◆ **WORK ITEM**: Gather each line of the records where "stanovena" appears.

◆ **Collected data**:
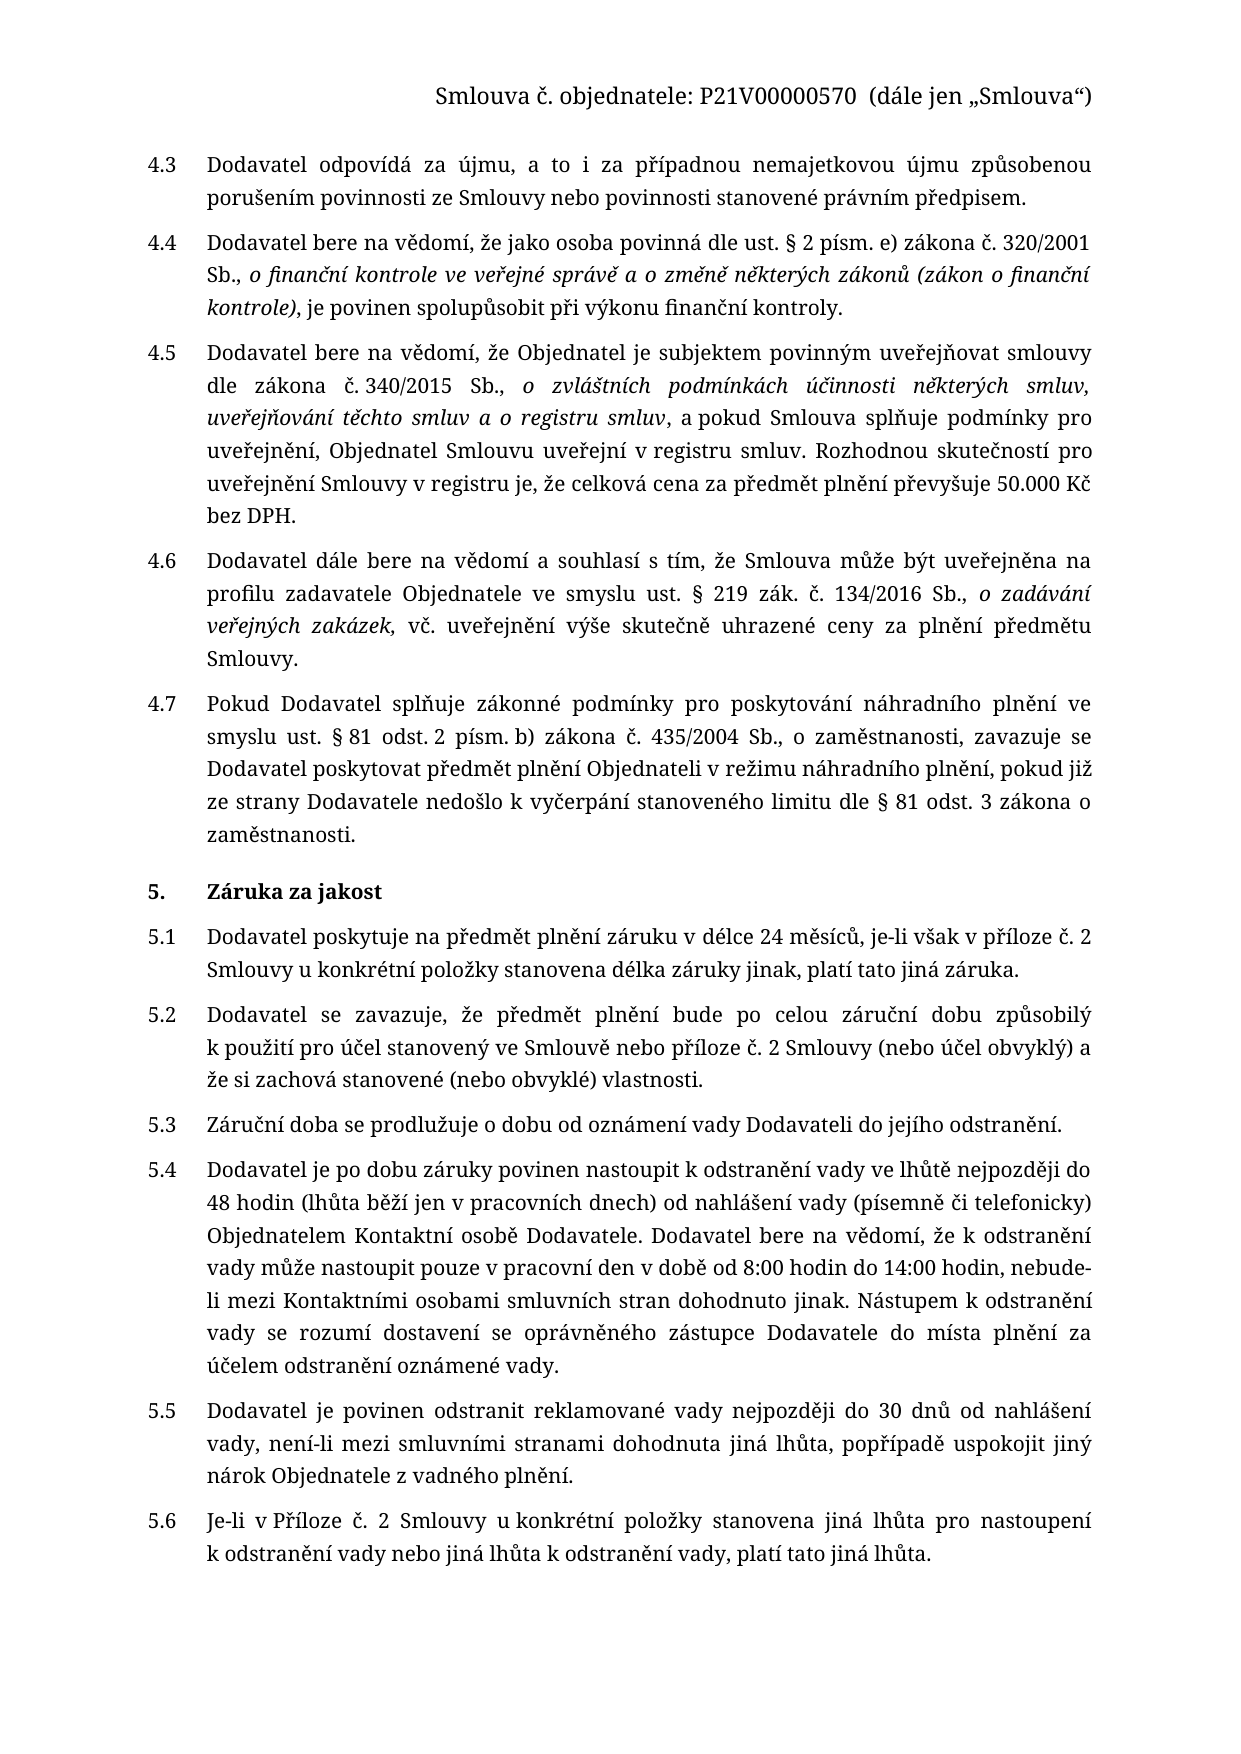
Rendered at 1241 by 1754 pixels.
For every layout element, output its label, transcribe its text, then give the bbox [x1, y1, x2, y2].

list Dodavatel je po dobu záruky povinen nastoupit k odstranění vady ve lhůtě nejpozději do 48 hodin (lhůta běží jen v pracovních dnech) od nahlášení vady (písemně či telefonicky) Objednatelem Kontaktní osobě Dodavatele. Dodavatel bere na vědomí, že k odstranění vady může nastoupit pouze v pracovní den v době od 8:00 hodin do 14:00 hodin, nebude-li mezi Kontaktními osobami smluvních stran dohodnuto jinak. Nástupem k odstranění vady se rozumí dostavení se oprávněného zástupce Dodavatele do místa plnění za účelem odstranění oznámené vady. [148, 1156, 1093, 1379]
list Dodavatel bere na vědomí, že Objednatel je subjektem povinným uveřejňovat smlouvy dle zákona č. 340/2015 Sb., o zvláštních podmínkách účinnosti některých smluv, uveřejňování těchto smluv a o registru smluv, a pokud Smlouva splňuje podmínky pro uveřejnění, Objednatel Smlouvu uveřejní v registru smluv. Rozhodnou skutečností pro uveřejnění Smlouvy v registru je, že celková cena za předmět plnění převyšuje 50.000 Kč bez DPH. [148, 338, 1093, 530]
list Dodavatel poskytuje na předmět plnění záruku v délce 24 měsíců, je-li však v příloze č. 2 Smlouvy u konkrétní položky stanovena délka záruky jinak, platí tato jiná záruka. [148, 922, 1093, 983]
list Dodavatel bere na vědomí, že jako osoba povinná dle ust. § 2 písm. e) zákona č. 320/2001 Sb., o finanční kontrole ve veřejné správě a o změně některých zákonů (zákon o finanční kontrole), je povinen spolupůsobit při výkonu finanční kontroly. [148, 228, 1093, 322]
list Dodavatel se zavazuje, že předmět plnění bude po celou záruční dobu způsobilý k použití pro účel stanovený ve Smlouvě nebo příloze č. 2 Smlouvy (nebo účel obvyklý) a že si zachová stanovené (nebo obvyklé) vlastnosti. [148, 1000, 1093, 1094]
list Záruční doba se prodlužuje o dobu od oznámení vady Dodavateli do jejího odstranění. [148, 1110, 1093, 1139]
list Pokud Dodavatel splňuje zákonné podmínky pro poskytování náhradního plnění ve smyslu ust. § 81 odst. 2 písm. b) zákona č. 435/2004 Sb., o zaměstnanosti, zavazuje se Dodavatel poskytovat předmět plnění Objednateli v režimu náhradního plnění, pokud již ze strany Dodavatele nedošlo k vyčerpání stanoveného limitu dle § 81 odst. 3 zákona o zaměstnanosti. [148, 689, 1093, 848]
list Je-li v Příloze č. 2 Smlouvy u konkrétní položky stanovena jiná lhůta pro nastoupení k odstranění vady nebo jiná lhůta k odstranění vady, platí tato jiná lhůta. [148, 1507, 1093, 1568]
list Dodavatel dále bere na vědomí a souhlasí s tím, že Smlouva může být uveřejněna na profilu zadavatele Objednatele ve smyslu ust. § 219 zák. č. 134/2016 Sb., o zadávání veřejných zakázek, vč. uveřejnění výše skutečně uhrazené ceny za plnění předmětu Smlouvy. [148, 546, 1093, 673]
list Dodavatel odpovídá za újmu, a to i za případnou nemajetkovou újmu způsobenou porušením povinnosti ze Smlouvy nebo povinnosti stanovené právním předpisem. [148, 150, 1093, 211]
list Dodavatel je povinen odstranit reklamované vady nejpozději do 30 dnů od nahlášení vady, není-li mezi smluvními stranami dohodnuta jiná lhůta, popřípadě uspokojit jiný nárok Objednatele z vadného plnění. [148, 1396, 1093, 1490]
list Záruka za jakost [148, 877, 1093, 906]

◆ **WRITTEN SOLUTION**:
list Dodavatel poskytuje na předmět plnění záruku v délce 24 měsíců, je-li však v příloze č. 2 Smlouvy u konkrétní položky stanovena délka záruky jinak, platí tato jiná záruka. [148, 922, 1093, 983]
list Je-li v Příloze č. 2 Smlouvy u konkrétní položky stanovena jiná lhůta pro nastoupení k odstranění vady nebo jiná lhůta k odstranění vady, platí tato jiná lhůta. [148, 1507, 1093, 1568]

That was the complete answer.